(Closed) Crazy FMIL

posted 5 years ago in Family
Post # 3
Member
3041 posts
Sugar bee
  • Wedding: August 2013

That sucks – both for you but perhaps most for your FI. It’s never nice to realise that your mum is crazy – my FI came to that conclusion a few years ago, and we’re still struggling with how to handle it.

My only advice is to keep it together, but be very harsh when it comes to outright sabotage of your wedding. If she holds the guest list hostage? Fine, tell her you’ll make a new one, not consulting her at all, and if she’s not OK with that – well, she’s free to miss the wedding if that’s what she decides to do. When people aren’t reasonable it doesn’t help to try to make things easier for them, they will just find something else to complain about.

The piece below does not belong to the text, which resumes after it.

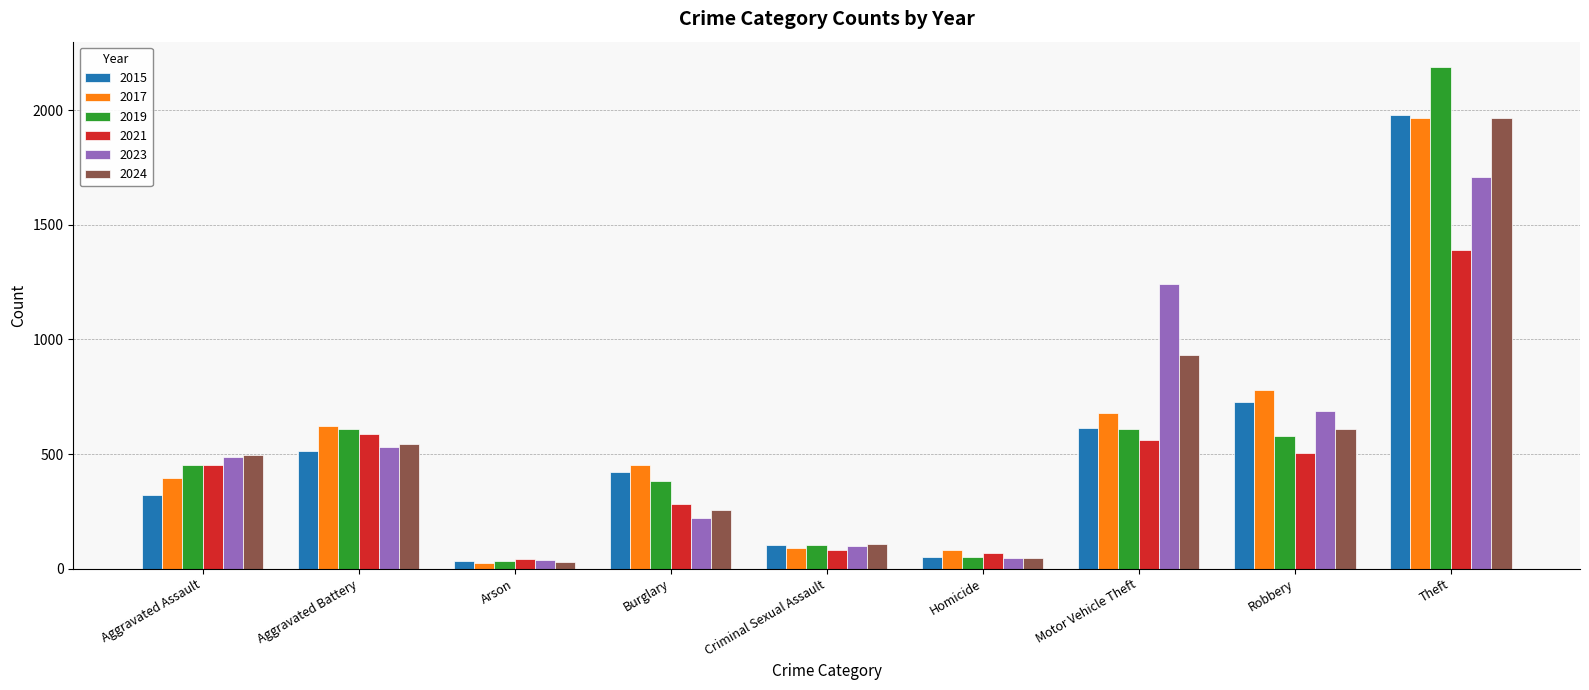

What is the label of the 9th bar from the right?

Aggravated Assault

Plan the wedding with those that has a genuine interest in YOU, not themselves.

Post # 4
Member
124 posts
Blushing bee

I’m in sort of the same situation with my boyfriends sister. She actually reached out to him last night because it was his birthday and made it very clear she wants to mend inks with him but nothing to do with me. I think the best thing to do is have him go talk to her alone, and work on that first and then ease you into the situation. You being on the “outside” of the family, for lack of a better description, just adds to her resentment toward you. If he can talk to her first and try and make her understand your feelings, while still keeping hers in mind, it’ll make it easier for the two of you to eventually talk. Hope everything works out! 

Post # 5
Member
3 posts
Wannabee
  • Wedding: May 2013

I am in the same situation. I think its wonderful that your fiance is standing beside you. You just need to have a talk with him. Agree on how you are going to handle any situations in the future and stand your ground. I wish you the best of luck, a long happy marriage, and a smooth beautiful wedding.

Post # 6
Member
39 posts
Newbee
  • Wedding: September 2013

I’m in the same situation, except reversed with the mom and step-mom.  I’ve tried talking with the step-mom, but she either quickly changes the subject or talks right over me.  Its so odd to see how their family works.  That’s grea that your fiance is being so supportive of you.  My suggestion would be to just continue planning without her…try to enjoy the process and not let her ruin it for you (like my future FIL and future step MIL tried to do to us).  Wishing you the best of luck!